Dançar com Fantasmas [Tutu]



FIMFA – Festival Internacional de Marionetas e Formas Animadas
Teatro-Estúdio Mário Viegas, 14 de Maio de 2016

Vindos da Holanda, (...) a companhia de teatro Lichtbende chega a Lisboa integrada na programação do FIMFA Lx 2016. Dedicado ao trabalho com luz e sombra e sua articulação com música ao vivo, este colectivo trabalha com lanternas mágicas, criando um ambiente fantástico que evoca os primórdios da arte do cinema, ao mesmo tempo que presta homenagem ao cientista holandês Christiaan Huygens, a quem foi atribuída a invenção destes dispostivos em 1659.

O espectáculo com que agraciaram o público português foi criado em 2014 e tem circulado desde então por inúmeros festivais nacionais e internacionais. Tutu conta-nos a história de uma criança que cresceu nos anos 30 e alimentava o sonho de ser bailarina. Construído a partir de uma comovente fotografia, projectada no início do espectáculo, de uma menina que segura a sua boneca bastante velha e estragada, Tutu é um convite para uma viagem pela dança dos anos 30 e 40, atravessando momentos marcantes desse conturbado período da história mundial.

Inspirado por fragmentos de filmes, personalidades da dança, gravações musicais e movimentos artísticos das primeiras décadas do século XX, o espectáculo remete para importantes referências da história da dança e do seu percurso estético (do sapateado ao Ballroom): de Anna Pavlova (1882 – 1931) a Oskar Schlemmer (1888 – 1943), passando por Mary Wigman (1886 – 1973), Josephine Baker (1906 – 1975) e Shirley Temple (1928 – 2014). Apesar desta multiplicidade de referências não provocarem especial eco nos mais novos, elas garantiram a satisfação dos mais velhos, concretizando a promessa da companhia: “para público dos 6 aos 106”.

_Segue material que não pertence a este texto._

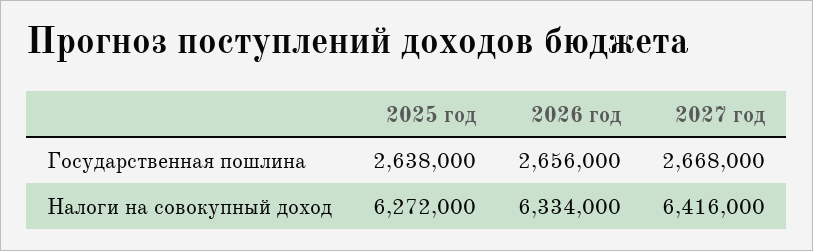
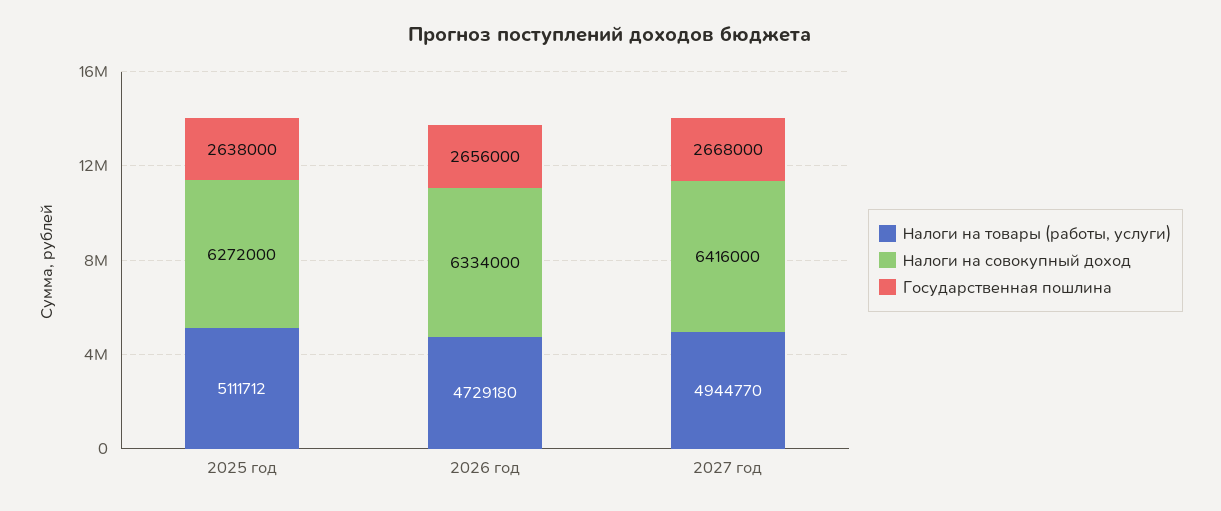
Налоги на товары (работы, услуги), 2025 год: none -> 5111712
Налоги на товары (работы, услуги), 2026 год: none -> 4729180
Налоги на товары (работы, услуги), 2027 год: none -> 4944770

O grande encanto desta construção é a elegante articulação entre a música ao vivo e o jogo de luz e sombra criado pelas projecções das lanternas mágicas. Estes magníficos objectos são o grande instrumento de trabalho dos Lichtbende (“A quadrilha da luz” traduzindo literalmente): umas têm mais de 100 anos, outras são adaptadas e actualizadas, outras reflectem ainda um reajuste da técnica japonesa Utsushi-e. A partir delas, o espectáculo desenha-se entre anseios e afectos entrelaçados na música e na dança, transformando-o numa narrativa flutuante e ritmada, dotada de grande fluidez. A construção narrativa, baseada na sucessão de momentos aos quais correspondem um género tanto musical como de expressão corporal, não cria um ambiente fragmentado, mas antes um sentido episódico da vida dessa rapariga que se torna mulher.

Este espectáculo é assumidamente influenciado pelo conto de Hans Christian Andersen, Os sapatos vermelhos, através dos quais somos conduzidos pelo universo e experiências da protagonista. Com apenas cinco milímetros, os pequenos sapatos deambulam pela tela como uma aparição, não necessitando do resto do corpo para se exprimirem livremente e apelar à imaginação. Relacionado com o pensamento em torno das imagens em movimento dos primórdios do cinema, o espectáculo assume claramente a relação referencial com o que está ausente da imagem e declara uma intenção metonímica na representação, sublinhando o carácter fantasmagórico e espectral que é muitas vezes convocado para pensar as imagens cinematográficas do final do século XIX e início do século XX. As crianças contemporâneas, embora imersas na era tecnológica do automatismo, responderam a este desafio analógico com extraordinário encanto, ultrapassando a estranheza inicial da imagem animada de uma forma que não conhecem e os momentos mais assustadores (em especial na cena que invoca a dança expressionista e a coreógrafa Mary Wigman), e reconhecendo temas tão negros como a pobreza, a guerra, a morte ou a imigração, com grande perspicácia e compaixão. A exploração destes delicados temas é conseguida com graciosidade, não demonstrando qualquer condescendência para com o espectador infantil e garantindo a leveza necessária a um espectáculo concebido para este público.

Nas extremidades do pequeno palco do Teatro-Estúdio Mário Viegas encontramos os músicos, rodeados dos vários instrumentos e objectos que são tocados durante o espectáculo e, em frente da grande tela que cobre o fundo da cena, estão distribuídos os vários tipos de lanternas mágicas que são usadas para contar esta história. Assim, à vista dos espectadores que são depois convidados a conhecer melhor estas máquinas, vemos todas as movimentações dos manipuladores / projeccionistas e os dispositivos a que correspondem as várias técnicas de projecção apresentadas.

O extraordinário desempenho dos intérpretes e da música faz com que pequenos e graúdos dancem nas cadeiras e se divirtam com esta incursão pela dança da primeira metade do século XX. Apesar da ausência da palavra, as pequenas figuras estilizadas de arame e botões (concebidas a partir de materiais reciclados), encontram na composição musical uma fonte de grande expressividade que concretiza esta experiência plástica tão próxima de um filme animado.

A transversal evocação do passado que se faz sentir desde o emprego de objectos vintage – como as lanternas mágicas e o gramofone –, à ilustração do período histórico da vida da menina, evidencia uma preocupação em recuperar a memória daquela época e garantir a preservação destes objectos, ao mesmo tempo que confere um carácter testemunhal à vida da personagem. Tutu é um espectáculo cinematográfico e musical que convoca o passado para mostrar aos mais jovens técnicas e realidades que lhes parecem longínquas ou até mesmo desconhecidas. É uma viagem no tempo através dos sonhos de uma bailarina, que evidencia uma perspectiva marcadamente educativa do teatro e da música e faz o elogio às técnicas de projecção de imagem em movimento e suas potencialidades narrativas.